We can check the log file too:
rob@pg:~$ sudo ls -ltr ~postgres/backup
total 36
-rw-r--r-- 1 postgres postgres 36296 Nov 7 23:48 barman_backup_log_2023-11-07_23-34-25.txt
rob@pg:~$ sudo cat ~postgres/backup/barman_backup_log_2023-11-07_23-34-25.txt
2023-11-07 23:34:26,705 [1143271] INFO: Found credentials in shared credentials file: ~/.aws/credentials
2023-11-07 23:34:27,263 [1143271] INFO: Starting backup '20231107T233427'
2023-11-07 23:34:33,420 [1143271] INFO: Uploading 'pgdata' directory '/mnt/postgres/postgresql/15/main' as 'data.tar.gz'
2023-11-07 23:35:04,095 [1143316] INFO: Upload process started (worker 1)
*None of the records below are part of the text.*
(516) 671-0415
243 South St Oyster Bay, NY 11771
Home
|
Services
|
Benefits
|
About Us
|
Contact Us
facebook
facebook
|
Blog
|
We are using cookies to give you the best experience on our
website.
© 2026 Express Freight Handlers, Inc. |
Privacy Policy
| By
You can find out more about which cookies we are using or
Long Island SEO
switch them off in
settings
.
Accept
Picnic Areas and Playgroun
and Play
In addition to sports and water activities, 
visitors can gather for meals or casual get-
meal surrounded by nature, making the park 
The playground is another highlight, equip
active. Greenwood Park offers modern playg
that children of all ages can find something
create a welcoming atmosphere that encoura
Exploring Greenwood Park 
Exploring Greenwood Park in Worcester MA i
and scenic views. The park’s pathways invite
2023-11-07 23:35:04,097 [1143315] INFO: Upload process started (worker 0)
2023-11-07 23:35:04,213 [1143316] INFO: Found credentials in shared credentials file: ~/.aws/credentials
2023-11-07 23:35:04,220 [1143315] INFO: Found credentials in shared credentials file: ~/.aws/credentials
2023-11-07 23:35:04,352 [1143316] INFO: Uploading 'barman/pg/base/20231107T233427/data.tar.gz', part '1' (worker 1)
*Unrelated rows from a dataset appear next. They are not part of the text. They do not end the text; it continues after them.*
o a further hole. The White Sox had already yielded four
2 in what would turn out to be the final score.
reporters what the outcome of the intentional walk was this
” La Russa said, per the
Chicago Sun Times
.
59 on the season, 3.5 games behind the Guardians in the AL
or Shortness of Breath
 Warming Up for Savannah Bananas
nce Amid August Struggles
2023-11-07 23:35:35,917 [1143315] INFO: Uploading 'barman/pg/base/20231107T233427/data.tar.gz', part '2' (worker 0)
2023-11-07 23:36:03,578 [1143316] INFO: Uploading 'barman/pg/base/20231107T233427/data.tar.gz', part '3' (worker 1)
...
Eventually, the backup will complete and we can check it in Healthchecks.io. We can also use barman-cloud-backup-list
to list the backups:
rob@pg:~$ barman-cloud-backup-list s3://<container>/barman pg
Backup ID End Time Begin Wal Archival Status Name
20231023T132628 2023-10-23 13:33:25 000000010000004E00000060
20231103T130531 2023-11-03 13:22:11 000000010000005200000081
20231103T135700 2023-11-03 14:11:59 000000010000005200000083
20231107T211340 2023-11-07 21:28:10 0000000100000052000000B1
20231107T230140 2023-11-07 23:12:41 0000000100000052000000B9
20231107T231341 2023-11-07 23:22:42 0000000100000052000000BB
20231107T234029 2023-11-07 23:48:10 0000000100000052000000C1
Step 12: Configure barman-cloud-backup to run on a schedule
Create the timer as /etc/systemd/system/barman-cloud-backup.timer
[Unit]
Description=Run Barman Cloud Backup every 6 hours
[Timer]
OnCalendar=*-*-* 00/6:00:00
Persistent=true
[Install]
WantedBy=timers.target
Install the timer with:
sudo systemctl enable barman-cloud-backup.timer
sudo systemctl start barman-cloud-backup.timer
Step 13: Configure PostgreSQL to use barman-wal-cloud-archive
to archive WAL files to S3
Barman uses WAL archives for a restore. By configuring PostgreSQL to ship WAL archives directly to S3, we can achieve almost no loss of data on failure. We’ll do this by setting the archive_command
and archive_mode
configuration item in /etc/postgresql/15/main/postgresql.conf
to the following values:
archive_mode = on
archive_command = 'barman-cloud-wal-archive --snappy s3://<container_name>/barman pg %p'
archive_mode
tells PostgreSQL to process completed archive files with the archive_command
. That means when the archive file completes, it is uploaded to S3
Step 14: Verify your backup works
I’ll write another page on this. For now, check out the barman-cloud-restore
documentation.
And that’s it! Check healthchecks.io for exceptions, check your S3 storage costs, and periodically test a restore!